## Work to complete
Print all of the data exactly, but drop the pictures.

## Bounding box coordinate data
--
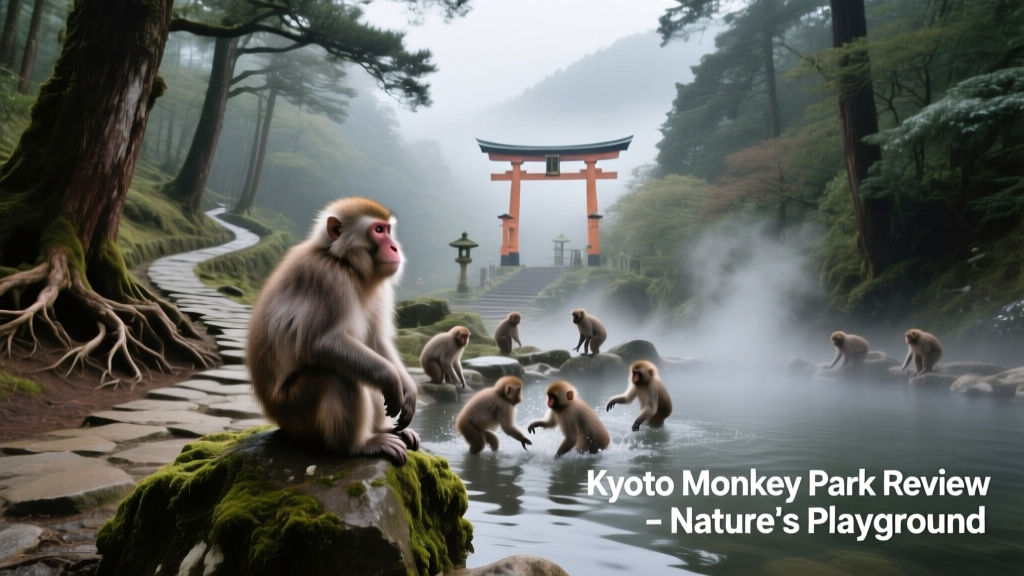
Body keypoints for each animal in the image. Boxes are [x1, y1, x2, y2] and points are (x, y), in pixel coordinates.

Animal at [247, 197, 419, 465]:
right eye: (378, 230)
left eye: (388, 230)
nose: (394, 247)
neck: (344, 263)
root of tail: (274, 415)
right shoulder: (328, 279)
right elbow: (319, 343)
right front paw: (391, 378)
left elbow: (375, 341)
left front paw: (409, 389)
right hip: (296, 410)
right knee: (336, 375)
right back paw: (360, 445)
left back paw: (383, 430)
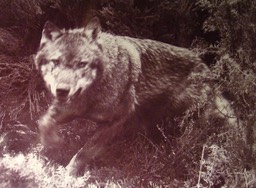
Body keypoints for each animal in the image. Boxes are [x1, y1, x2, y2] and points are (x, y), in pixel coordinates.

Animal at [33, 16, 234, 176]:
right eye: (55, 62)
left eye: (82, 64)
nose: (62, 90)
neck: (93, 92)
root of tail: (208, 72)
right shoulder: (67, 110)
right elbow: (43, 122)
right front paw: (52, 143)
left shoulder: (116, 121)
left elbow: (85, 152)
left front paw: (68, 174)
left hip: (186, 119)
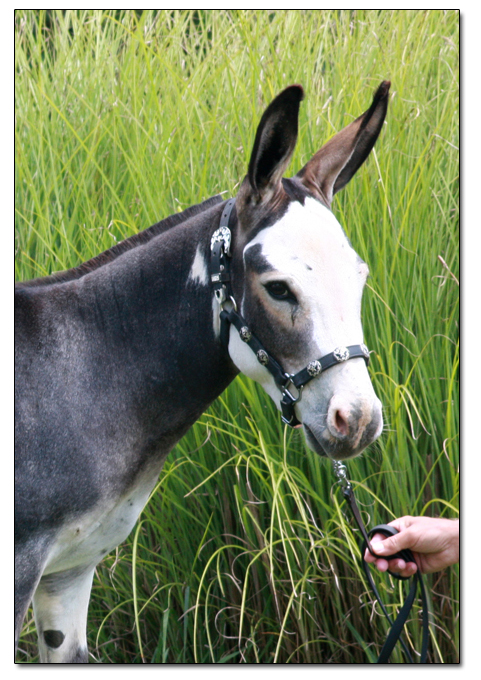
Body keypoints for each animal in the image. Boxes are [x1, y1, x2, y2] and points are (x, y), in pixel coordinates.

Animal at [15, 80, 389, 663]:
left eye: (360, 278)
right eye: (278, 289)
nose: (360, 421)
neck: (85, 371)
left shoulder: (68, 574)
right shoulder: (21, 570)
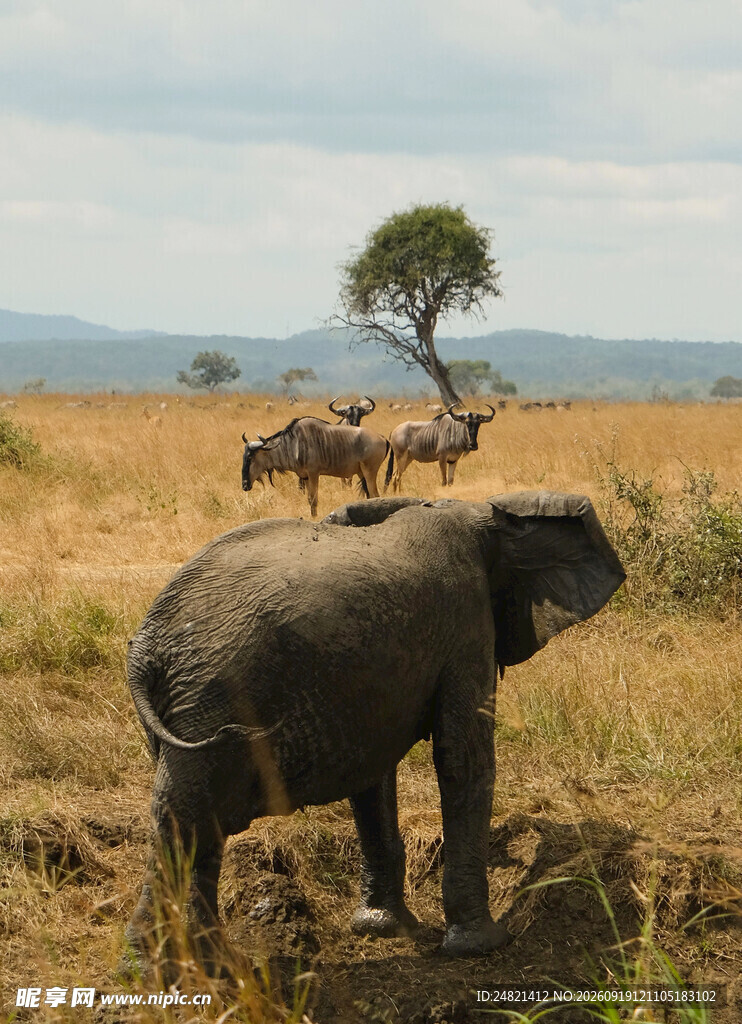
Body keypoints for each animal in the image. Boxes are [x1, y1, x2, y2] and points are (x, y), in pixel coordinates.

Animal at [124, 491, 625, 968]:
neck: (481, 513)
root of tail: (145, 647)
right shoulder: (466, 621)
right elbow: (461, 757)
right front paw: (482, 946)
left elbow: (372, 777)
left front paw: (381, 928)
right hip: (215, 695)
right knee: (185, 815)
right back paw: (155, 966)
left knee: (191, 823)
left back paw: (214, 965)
--
## Answer box
Body keypoints for each animal in the image. Boxes are [x1, y1, x2, y2] and points are (x, y), in pixel coordinates.

Animal at [247, 197, 419, 465]:
right eye: (378, 230)
left eye: (388, 230)
nose: (394, 247)
neck: (344, 263)
root of tail: (274, 415)
right shoulder: (328, 279)
right elbow: (319, 343)
right front paw: (391, 378)
left elbow: (375, 341)
left front paw: (409, 389)
right hip: (296, 410)
right knee: (336, 375)
right back paw: (360, 445)
left back paw: (383, 430)
Body keypoints for each animal in the image. Boxes are [x1, y1, x2, y2] and points are (x, y), in pixel coordinates.

Animal at [33, 16, 234, 176]:
right eye: (55, 62)
left eye: (82, 64)
nose: (62, 90)
neck: (93, 92)
root of tail: (208, 72)
right shoulder: (67, 110)
right elbow: (43, 122)
right front paw: (52, 143)
left shoulder: (116, 121)
left elbow: (85, 152)
left front paw: (68, 174)
left hip: (186, 119)
Body keypoints for each animal in the image. Boxes are [x1, y1, x2, y2] and points are (x, y), in pixel coordinates.

Animal at [15, 80, 389, 663]:
left eye: (360, 278)
right eye: (278, 289)
nose: (360, 421)
neck: (85, 371)
left shoulder: (68, 574)
right shoulder: (21, 570)
Body keypoints for each animal in the image. Boxes are [x1, y1, x2, y2] and points are (x, y), in pixel coordinates.

Animal at [124, 491, 625, 968]:
neck: (481, 513)
root of tail: (145, 647)
right shoulder: (466, 621)
right elbow: (461, 757)
right front paw: (482, 946)
left elbow: (372, 777)
left front paw: (381, 928)
right hip: (215, 695)
right knee: (185, 815)
right back paw: (155, 966)
left knee: (191, 823)
left back paw: (214, 965)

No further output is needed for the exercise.